> Excerpted data

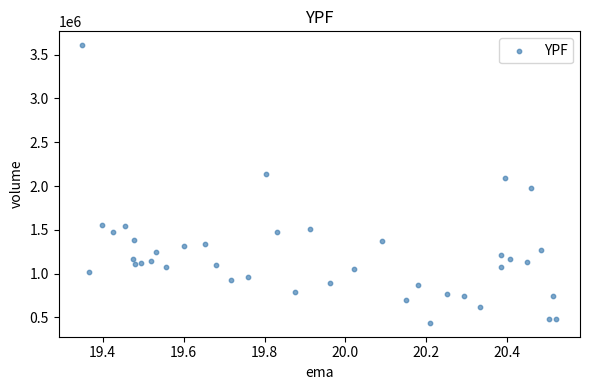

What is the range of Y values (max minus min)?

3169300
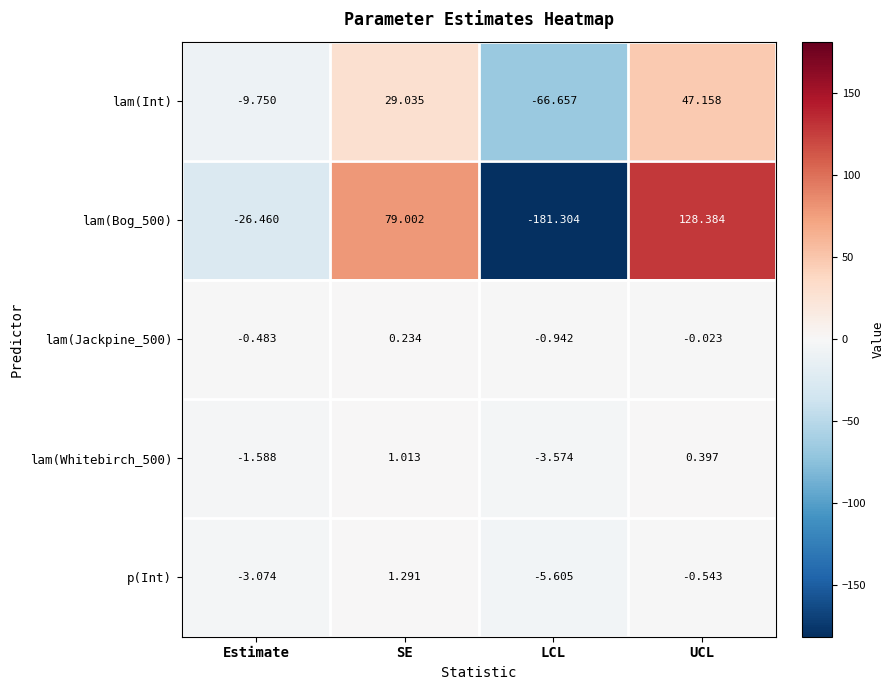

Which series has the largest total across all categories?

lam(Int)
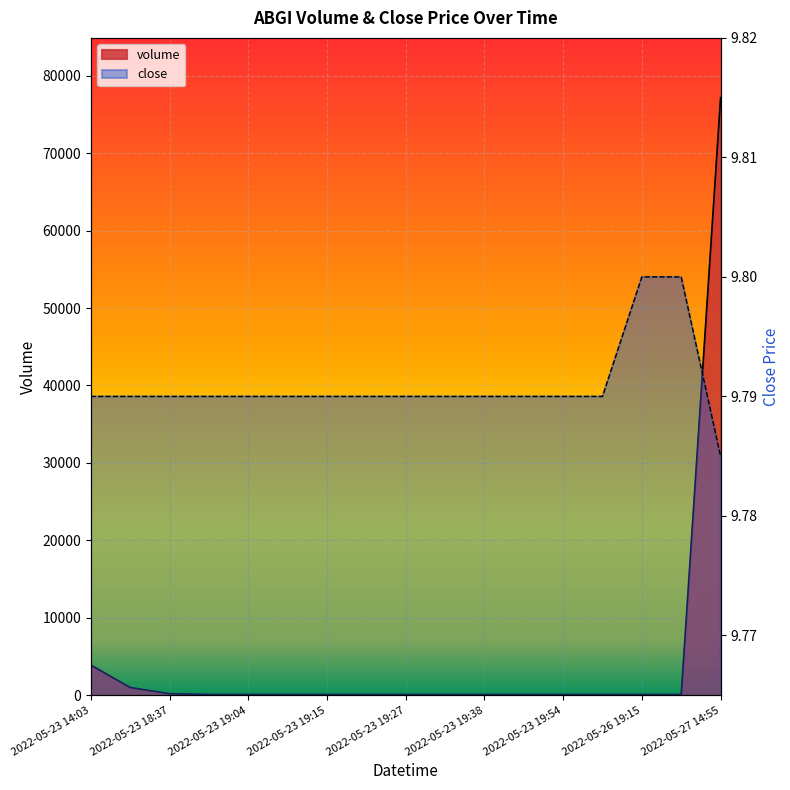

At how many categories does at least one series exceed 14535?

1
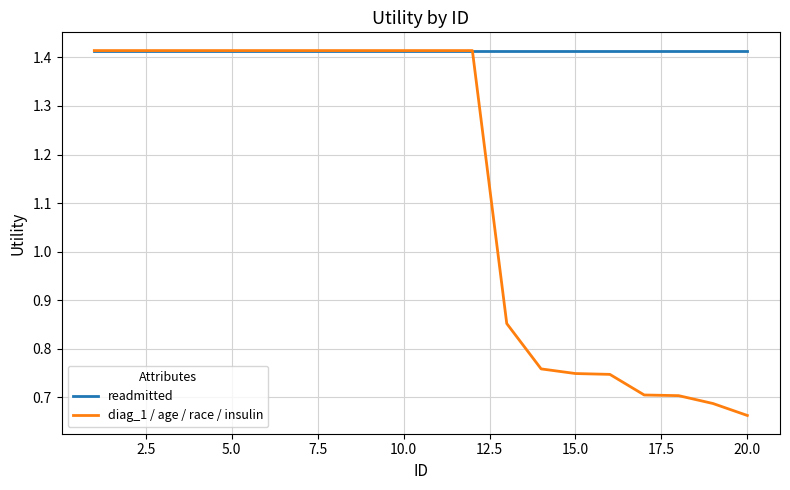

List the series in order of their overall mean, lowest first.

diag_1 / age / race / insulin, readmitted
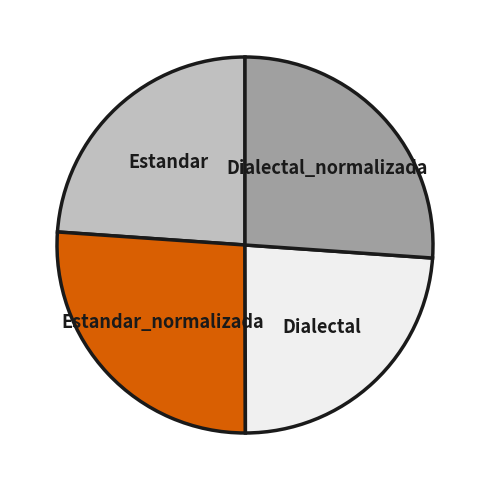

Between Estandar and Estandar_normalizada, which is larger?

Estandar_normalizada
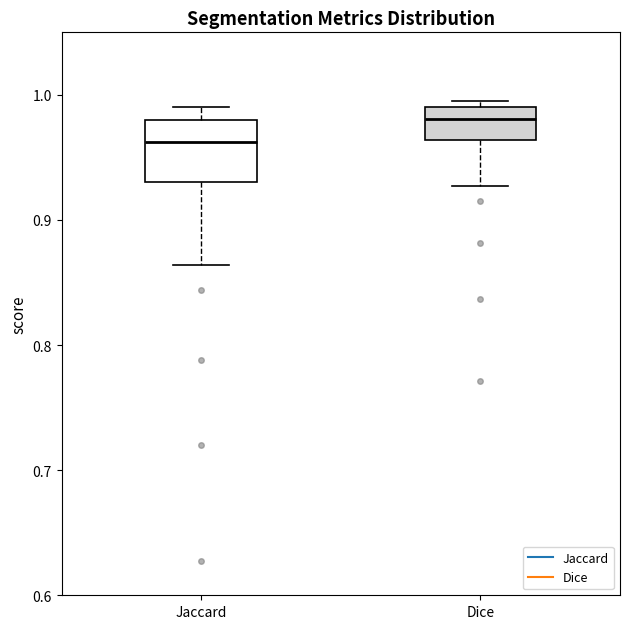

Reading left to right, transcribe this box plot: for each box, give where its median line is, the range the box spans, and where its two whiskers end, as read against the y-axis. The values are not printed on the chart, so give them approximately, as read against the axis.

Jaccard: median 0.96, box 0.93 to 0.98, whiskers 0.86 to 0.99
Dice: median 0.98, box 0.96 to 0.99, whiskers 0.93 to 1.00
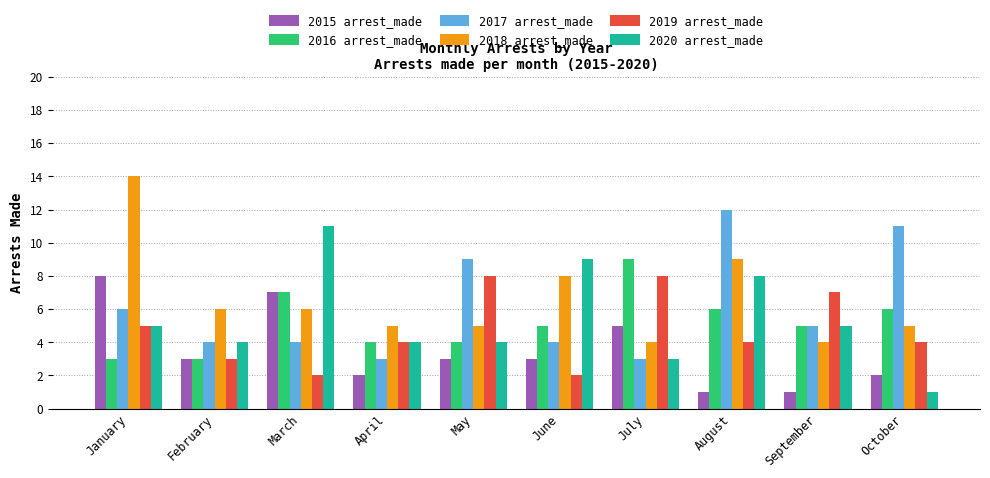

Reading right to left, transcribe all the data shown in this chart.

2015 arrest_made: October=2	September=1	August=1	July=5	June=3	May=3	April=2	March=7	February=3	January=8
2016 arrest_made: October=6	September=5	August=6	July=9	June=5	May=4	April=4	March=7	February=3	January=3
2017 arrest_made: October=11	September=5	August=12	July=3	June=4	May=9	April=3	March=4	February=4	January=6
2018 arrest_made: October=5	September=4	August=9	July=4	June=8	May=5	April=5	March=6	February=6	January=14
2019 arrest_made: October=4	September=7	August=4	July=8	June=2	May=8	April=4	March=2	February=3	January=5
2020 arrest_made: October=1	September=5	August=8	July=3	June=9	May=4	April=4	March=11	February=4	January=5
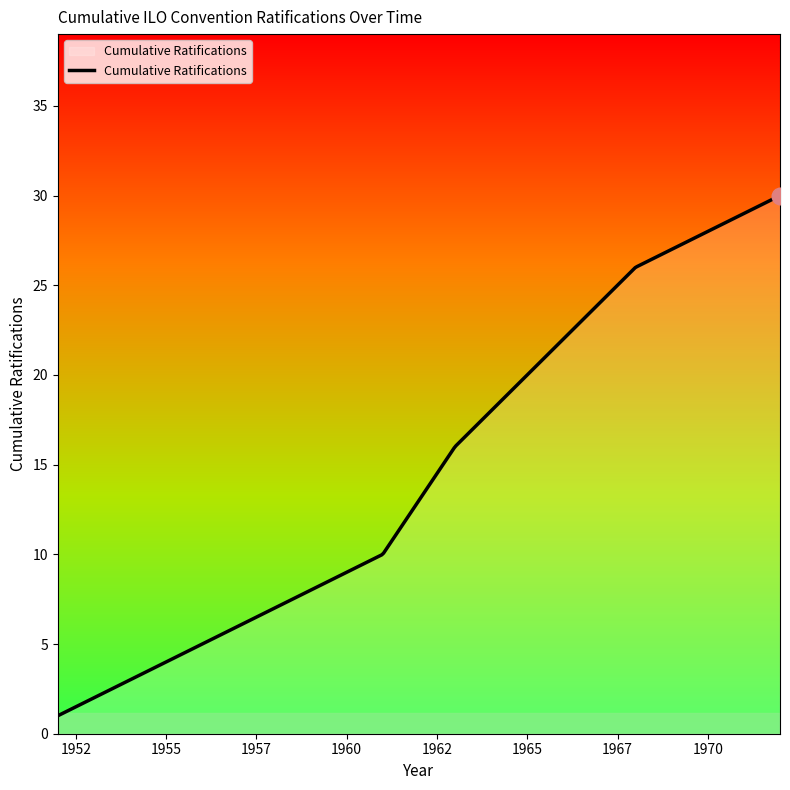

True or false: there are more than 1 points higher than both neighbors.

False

> Instruction
Copy out all of the lines above word for word, leaving out the pictures.

> Response below
What is the range of Y values (max minus min)?

3169300

Which series has the largest total across all categories?

lam(Int)

At how many categories does at least one series exceed 14535?

1

List the series in order of their overall mean, lowest first.

diag_1 / age / race / insulin, readmitted

Between Estandar and Estandar_normalizada, which is larger?

Estandar_normalizada

Reading left to right, transcribe this box plot: for each box, give where its median line is, the range the box spans, and where its two whiskers end, as read against the y-axis. The values are not printed on the chart, so give them approximately, as read against the axis.

Jaccard: median 0.96, box 0.93 to 0.98, whiskers 0.86 to 0.99
Dice: median 0.98, box 0.96 to 0.99, whiskers 0.93 to 1.00

Reading right to left, transcribe all the data shown in this chart.

2015 arrest_made: October=2	September=1	August=1	July=5	June=3	May=3	April=2	March=7	February=3	January=8
2016 arrest_made: October=6	September=5	August=6	July=9	June=5	May=4	April=4	March=7	February=3	January=3
2017 arrest_made: October=11	September=5	August=12	July=3	June=4	May=9	April=3	March=4	February=4	January=6
2018 arrest_made: October=5	September=4	August=9	July=4	June=8	May=5	April=5	March=6	February=6	January=14
2019 arrest_made: October=4	September=7	August=4	July=8	June=2	May=8	April=4	March=2	February=3	January=5
2020 arrest_made: October=1	September=5	August=8	July=3	June=9	May=4	April=4	March=11	February=4	January=5

True or false: there are more than 1 points higher than both neighbors.

False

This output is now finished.